(SEGNALAZIONE) Parco di Miramare, tesserino annuale dal costo modesto per i residenti
Ho letto con piacere che la direttrice del Castello e del Parco di Miramare Andreina Contessi è in piena attività per riportare soprattutto il Parco, che era fino a poco tempo fa inguardabile, ai lustri di una volta anzi la sua idea è quella di migliorare i servizi interni al Parco con dei punti di ristoro, con un ascensore panoramico che porti le persone da Grignano al Parco e cosa secondo me ancora più bella illuminare tutti i viali dello stesso per renderlo fruibile anche di notte.( ma ci saranno guardiani a sorvegliare, visto che nella mia visita non ne ho visto neanche uno?)
Tutte queste ritengo siano ottime proposte anche se penso che il lavoro per arrivarci sarà a mio avviso molto ma molto lungo visto che domenica ho fatto un piccolo e fugace giro e ho notato ancora tante cose irrisolte, e mi riferisco alle piante nei portavasi nel periplo del castello, le fontane con l’acqua ancora chiusa e la mancanza d’acqua nel ruscello che scorre dal laghetto dei “Fu cigni” e che passa sotto il ponte di ferro prima di arrivare al grande piazzale antistante il Bar che se non erro era anche chiuso. Tutto questo senza essermi addentrato nella parte alta del parco per vedere in che stato adesso si trova sia a livello sentieri che per la parte boschiva.
Adesso arriviamo alla parte più spettacolare ed è la dichiarazione fatta dall’ Assessore alla cultura del FVG Tiziana Gibelli che esorta i Triestini a donare un obolo per la manutenzione del Parco.

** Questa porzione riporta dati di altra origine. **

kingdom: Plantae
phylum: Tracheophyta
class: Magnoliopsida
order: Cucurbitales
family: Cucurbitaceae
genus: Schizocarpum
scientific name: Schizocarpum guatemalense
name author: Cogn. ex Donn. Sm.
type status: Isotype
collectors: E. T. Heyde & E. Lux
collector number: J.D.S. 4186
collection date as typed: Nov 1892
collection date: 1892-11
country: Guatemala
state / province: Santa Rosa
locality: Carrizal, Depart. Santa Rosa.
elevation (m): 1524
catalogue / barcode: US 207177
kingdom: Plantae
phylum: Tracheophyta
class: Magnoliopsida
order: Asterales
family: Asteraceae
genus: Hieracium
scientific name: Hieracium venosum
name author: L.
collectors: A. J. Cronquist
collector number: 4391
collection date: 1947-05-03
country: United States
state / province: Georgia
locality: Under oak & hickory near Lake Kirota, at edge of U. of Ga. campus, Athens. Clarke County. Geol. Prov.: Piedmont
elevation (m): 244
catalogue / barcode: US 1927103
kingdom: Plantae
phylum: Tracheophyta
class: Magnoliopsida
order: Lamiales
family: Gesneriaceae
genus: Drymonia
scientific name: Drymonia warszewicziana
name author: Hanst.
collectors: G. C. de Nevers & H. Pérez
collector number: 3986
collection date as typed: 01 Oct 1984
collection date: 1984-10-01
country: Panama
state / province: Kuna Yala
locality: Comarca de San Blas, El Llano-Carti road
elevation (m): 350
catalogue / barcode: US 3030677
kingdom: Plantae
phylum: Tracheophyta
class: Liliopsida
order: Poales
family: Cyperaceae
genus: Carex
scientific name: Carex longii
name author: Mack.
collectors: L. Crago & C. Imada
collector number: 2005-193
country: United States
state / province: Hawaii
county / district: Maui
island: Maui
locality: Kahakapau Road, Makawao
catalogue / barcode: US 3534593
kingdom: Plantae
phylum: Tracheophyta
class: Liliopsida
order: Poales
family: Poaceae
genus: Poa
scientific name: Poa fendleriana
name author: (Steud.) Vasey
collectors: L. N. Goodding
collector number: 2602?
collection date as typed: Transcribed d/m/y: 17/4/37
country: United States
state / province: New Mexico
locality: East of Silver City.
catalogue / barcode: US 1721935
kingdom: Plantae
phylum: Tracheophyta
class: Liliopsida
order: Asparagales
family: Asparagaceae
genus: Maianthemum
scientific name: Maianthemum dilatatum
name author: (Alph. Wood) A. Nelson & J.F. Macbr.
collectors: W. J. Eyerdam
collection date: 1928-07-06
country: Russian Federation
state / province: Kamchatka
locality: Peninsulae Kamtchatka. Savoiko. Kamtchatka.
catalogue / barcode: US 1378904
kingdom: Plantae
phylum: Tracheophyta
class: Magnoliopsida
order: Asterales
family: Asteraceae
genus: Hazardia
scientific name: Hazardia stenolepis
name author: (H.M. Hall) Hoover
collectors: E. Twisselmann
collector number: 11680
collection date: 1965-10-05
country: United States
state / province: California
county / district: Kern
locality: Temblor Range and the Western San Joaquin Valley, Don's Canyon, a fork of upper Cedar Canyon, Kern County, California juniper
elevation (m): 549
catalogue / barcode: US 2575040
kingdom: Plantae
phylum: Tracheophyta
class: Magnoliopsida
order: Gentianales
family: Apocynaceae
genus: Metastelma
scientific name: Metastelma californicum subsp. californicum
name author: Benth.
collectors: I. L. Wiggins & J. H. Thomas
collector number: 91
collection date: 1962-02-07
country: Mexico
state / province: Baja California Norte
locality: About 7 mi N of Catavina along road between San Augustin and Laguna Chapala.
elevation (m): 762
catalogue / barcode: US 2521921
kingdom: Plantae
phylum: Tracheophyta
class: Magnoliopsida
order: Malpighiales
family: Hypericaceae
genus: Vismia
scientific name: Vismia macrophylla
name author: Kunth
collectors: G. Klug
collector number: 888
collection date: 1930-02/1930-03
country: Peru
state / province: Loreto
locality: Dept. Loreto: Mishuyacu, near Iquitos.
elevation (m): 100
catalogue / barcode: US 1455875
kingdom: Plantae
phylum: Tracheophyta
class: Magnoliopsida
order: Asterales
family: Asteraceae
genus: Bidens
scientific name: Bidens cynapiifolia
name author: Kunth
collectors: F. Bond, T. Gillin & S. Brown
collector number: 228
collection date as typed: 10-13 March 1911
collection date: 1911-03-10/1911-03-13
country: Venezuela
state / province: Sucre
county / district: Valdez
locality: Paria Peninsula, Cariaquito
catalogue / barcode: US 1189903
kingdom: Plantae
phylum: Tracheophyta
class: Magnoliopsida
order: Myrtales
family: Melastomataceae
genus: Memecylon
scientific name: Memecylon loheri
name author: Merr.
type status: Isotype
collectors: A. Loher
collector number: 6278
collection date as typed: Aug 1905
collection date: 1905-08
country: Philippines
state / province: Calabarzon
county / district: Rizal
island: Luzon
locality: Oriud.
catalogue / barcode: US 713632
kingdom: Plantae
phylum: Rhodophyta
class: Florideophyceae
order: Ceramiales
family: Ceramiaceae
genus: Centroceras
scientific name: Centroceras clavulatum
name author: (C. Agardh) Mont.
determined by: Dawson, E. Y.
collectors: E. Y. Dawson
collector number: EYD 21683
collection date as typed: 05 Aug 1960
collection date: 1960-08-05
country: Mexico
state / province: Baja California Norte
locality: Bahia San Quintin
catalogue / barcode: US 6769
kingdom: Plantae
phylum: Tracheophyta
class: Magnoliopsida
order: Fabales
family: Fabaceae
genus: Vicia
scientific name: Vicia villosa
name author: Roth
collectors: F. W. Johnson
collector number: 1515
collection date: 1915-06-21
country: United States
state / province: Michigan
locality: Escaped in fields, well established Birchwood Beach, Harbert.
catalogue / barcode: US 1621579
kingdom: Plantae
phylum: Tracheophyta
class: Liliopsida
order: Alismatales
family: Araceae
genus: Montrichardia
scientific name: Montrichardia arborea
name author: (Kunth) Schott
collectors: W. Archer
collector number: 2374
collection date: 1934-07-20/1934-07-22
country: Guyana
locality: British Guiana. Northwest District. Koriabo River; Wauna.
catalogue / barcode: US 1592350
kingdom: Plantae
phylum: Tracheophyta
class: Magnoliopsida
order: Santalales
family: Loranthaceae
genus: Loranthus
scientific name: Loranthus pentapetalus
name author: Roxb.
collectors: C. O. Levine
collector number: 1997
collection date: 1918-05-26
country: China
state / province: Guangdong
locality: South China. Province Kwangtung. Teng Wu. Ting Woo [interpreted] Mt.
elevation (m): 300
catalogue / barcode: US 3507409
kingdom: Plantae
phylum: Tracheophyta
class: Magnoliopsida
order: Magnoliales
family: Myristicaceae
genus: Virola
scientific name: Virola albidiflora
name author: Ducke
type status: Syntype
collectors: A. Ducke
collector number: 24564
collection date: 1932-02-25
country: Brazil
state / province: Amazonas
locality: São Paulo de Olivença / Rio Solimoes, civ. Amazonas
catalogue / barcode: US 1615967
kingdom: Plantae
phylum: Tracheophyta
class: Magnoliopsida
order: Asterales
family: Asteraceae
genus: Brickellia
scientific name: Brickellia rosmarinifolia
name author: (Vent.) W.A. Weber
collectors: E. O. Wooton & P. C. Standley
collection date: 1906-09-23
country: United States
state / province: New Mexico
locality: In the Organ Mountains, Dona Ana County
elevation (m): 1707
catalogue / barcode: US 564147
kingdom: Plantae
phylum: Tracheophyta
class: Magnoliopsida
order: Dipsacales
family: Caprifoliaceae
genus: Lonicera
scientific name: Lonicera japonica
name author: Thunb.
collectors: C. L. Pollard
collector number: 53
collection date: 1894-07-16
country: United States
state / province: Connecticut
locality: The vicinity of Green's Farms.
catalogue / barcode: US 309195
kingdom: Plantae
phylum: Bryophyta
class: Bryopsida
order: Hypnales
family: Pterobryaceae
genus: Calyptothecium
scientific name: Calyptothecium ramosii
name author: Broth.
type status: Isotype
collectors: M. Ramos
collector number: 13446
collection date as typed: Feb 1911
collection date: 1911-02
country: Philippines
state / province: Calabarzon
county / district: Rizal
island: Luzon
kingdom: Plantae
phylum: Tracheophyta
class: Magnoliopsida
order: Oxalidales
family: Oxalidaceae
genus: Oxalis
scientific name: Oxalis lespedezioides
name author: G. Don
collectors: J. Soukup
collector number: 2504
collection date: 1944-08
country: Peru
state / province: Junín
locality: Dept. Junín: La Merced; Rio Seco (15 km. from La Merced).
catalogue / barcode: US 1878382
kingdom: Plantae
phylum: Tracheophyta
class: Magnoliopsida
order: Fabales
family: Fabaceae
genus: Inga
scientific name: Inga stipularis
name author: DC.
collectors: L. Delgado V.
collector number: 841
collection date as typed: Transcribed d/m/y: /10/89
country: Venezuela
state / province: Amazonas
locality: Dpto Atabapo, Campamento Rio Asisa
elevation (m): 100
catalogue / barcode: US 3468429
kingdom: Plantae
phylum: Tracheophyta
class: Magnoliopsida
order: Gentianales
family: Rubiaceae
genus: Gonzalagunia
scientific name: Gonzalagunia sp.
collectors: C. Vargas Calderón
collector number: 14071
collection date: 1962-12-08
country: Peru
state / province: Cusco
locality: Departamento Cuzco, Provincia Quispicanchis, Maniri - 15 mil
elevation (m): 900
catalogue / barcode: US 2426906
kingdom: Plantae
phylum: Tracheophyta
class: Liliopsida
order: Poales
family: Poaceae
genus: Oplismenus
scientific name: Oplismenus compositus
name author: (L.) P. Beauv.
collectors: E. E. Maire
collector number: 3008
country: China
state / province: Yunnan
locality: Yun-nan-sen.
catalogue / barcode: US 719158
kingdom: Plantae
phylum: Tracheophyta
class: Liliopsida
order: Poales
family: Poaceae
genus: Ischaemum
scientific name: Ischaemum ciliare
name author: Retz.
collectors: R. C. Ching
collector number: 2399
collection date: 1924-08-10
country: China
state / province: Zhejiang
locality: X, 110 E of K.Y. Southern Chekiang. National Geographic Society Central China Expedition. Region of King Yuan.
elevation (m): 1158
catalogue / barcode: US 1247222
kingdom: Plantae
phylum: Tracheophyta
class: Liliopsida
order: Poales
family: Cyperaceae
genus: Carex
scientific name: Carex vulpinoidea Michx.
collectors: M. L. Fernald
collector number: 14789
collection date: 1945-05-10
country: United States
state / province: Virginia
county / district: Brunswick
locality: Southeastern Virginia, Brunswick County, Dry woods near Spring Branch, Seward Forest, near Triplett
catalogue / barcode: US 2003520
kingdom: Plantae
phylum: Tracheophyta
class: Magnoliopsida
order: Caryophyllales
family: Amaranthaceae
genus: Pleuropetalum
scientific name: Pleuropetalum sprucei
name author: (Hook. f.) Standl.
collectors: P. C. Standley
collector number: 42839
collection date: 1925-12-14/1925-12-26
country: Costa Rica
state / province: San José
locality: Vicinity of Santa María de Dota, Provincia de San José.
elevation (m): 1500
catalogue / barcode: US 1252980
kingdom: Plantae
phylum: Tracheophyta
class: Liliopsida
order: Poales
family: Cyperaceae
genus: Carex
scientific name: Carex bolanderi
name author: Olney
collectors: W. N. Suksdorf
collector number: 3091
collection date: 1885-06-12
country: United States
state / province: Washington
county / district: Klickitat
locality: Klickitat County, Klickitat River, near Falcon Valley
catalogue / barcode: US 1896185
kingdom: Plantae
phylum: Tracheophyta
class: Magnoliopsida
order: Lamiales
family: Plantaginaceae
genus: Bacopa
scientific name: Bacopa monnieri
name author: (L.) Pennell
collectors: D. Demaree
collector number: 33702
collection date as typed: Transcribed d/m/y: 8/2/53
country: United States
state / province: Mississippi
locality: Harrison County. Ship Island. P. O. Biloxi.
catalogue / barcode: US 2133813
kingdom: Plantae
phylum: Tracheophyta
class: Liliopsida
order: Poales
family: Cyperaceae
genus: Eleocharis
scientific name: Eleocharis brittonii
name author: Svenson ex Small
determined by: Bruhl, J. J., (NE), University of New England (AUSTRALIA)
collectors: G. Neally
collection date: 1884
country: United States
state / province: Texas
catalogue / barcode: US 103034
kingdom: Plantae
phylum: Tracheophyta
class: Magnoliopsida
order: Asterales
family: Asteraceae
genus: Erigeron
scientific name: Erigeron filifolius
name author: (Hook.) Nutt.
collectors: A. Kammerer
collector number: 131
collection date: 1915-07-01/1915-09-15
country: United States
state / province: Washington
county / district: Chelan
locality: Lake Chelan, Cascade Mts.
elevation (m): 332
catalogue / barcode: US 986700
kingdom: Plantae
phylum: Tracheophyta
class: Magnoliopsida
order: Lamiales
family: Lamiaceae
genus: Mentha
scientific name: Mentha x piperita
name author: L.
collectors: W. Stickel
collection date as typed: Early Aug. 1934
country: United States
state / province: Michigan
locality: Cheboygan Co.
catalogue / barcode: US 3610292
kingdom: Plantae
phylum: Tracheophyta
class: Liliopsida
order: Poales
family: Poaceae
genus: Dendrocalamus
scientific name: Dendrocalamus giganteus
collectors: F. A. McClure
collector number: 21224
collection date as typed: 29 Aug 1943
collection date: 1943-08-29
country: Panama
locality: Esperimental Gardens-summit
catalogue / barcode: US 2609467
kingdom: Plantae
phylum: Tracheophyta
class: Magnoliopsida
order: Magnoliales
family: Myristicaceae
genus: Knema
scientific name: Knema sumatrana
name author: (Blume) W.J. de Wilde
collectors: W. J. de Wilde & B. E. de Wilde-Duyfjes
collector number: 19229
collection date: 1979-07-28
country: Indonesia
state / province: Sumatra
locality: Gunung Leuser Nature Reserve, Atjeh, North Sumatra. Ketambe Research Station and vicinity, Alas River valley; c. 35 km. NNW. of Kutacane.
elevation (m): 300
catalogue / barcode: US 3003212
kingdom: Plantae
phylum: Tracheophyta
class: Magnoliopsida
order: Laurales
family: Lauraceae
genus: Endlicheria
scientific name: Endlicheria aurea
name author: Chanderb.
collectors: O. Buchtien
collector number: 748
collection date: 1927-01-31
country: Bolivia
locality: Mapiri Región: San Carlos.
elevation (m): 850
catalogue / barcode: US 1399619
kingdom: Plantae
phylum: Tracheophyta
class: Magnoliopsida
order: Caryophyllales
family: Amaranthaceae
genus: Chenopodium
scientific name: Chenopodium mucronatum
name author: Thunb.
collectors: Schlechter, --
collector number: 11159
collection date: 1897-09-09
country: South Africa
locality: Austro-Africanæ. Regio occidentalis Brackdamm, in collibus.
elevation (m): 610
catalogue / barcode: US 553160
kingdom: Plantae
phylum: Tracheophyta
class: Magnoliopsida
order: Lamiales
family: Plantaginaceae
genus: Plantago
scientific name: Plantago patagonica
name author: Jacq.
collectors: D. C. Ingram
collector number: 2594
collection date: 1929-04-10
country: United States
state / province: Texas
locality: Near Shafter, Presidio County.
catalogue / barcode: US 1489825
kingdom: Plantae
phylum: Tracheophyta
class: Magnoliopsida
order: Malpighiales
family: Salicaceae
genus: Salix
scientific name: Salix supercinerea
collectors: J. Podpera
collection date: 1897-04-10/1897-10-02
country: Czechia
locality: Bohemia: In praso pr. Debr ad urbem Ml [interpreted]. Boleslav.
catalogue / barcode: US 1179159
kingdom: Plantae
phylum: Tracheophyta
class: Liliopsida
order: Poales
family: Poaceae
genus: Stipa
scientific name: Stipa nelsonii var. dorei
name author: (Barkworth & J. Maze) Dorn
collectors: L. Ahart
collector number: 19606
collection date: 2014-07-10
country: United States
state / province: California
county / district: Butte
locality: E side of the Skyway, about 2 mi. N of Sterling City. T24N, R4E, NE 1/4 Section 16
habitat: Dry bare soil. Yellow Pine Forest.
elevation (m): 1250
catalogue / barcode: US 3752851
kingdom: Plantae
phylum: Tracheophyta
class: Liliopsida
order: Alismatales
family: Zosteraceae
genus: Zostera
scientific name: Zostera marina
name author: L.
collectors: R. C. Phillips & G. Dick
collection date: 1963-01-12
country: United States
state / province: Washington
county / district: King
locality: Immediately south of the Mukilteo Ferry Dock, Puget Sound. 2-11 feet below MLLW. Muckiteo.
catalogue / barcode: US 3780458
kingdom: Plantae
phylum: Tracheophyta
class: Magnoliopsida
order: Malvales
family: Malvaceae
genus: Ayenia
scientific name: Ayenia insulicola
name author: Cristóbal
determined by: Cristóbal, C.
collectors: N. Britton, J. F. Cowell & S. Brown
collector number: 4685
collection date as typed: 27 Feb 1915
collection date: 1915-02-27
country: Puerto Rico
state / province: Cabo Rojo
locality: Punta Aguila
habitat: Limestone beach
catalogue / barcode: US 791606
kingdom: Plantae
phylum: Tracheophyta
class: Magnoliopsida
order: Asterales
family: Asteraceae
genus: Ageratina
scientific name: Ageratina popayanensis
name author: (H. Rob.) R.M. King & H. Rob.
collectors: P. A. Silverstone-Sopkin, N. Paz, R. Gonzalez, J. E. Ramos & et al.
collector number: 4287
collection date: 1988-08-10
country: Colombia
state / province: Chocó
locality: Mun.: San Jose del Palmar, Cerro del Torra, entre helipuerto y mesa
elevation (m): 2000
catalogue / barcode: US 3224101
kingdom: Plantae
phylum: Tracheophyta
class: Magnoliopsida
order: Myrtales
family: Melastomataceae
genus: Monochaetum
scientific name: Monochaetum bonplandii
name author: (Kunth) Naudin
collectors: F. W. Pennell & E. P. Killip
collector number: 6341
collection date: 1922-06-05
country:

Caro Assessore partiamo dal fatto, e questo lo avrebbe dovuto sapere prima di rilasciare l’intervista, che il futuro Imperatore del Messico, prima di lasciare il suo amato Castello e la sua amata Città ha fatto un lascito che oltre che essere di carattere pecuniario aveva tra le clausole anche quella che tutti i cittadini di Trieste avrebbero avuto accesso per sempre e gratuitamente a tale Parco.
Capisco, e l’ho già scritto più volte in passato, che i costi del mantenimento di tale sito sono onerosi, ma ripropongo invece un’altra alternativa che ritengo molto più valida e giusta ed è quella di fare un tesserino annuale dal costo modesto per i residenti della provincia di Trieste e invece far pagare un simbolico importo a persona a tutti i turisti che vogliano usufruire di questa meraviglia, ad eccezione di quelli che intendano visitare anche il Castello.
Penso che siccome in tutte le località d’Italia e dell’estero tutti beni culturali hanno un prezzo per visitarli allora...........
Concludo con un piccola chicca che potrebbe essere aggiunta a tutte quelle elencate a riguardo del nuovo logo ed è quella che se lo si guarda e s’immagina tutto quello che gli ideatori hanno visto nel crearlo, si potrebbe e senza difficoltà vedere anche una “A” all’inizio del logo che potrebbe essere interpretata come l’iniziale della gloriosa casata di Massimiliano e cioè quella degli Asburgo di cui Massimiliano ne faceva degnamente parte.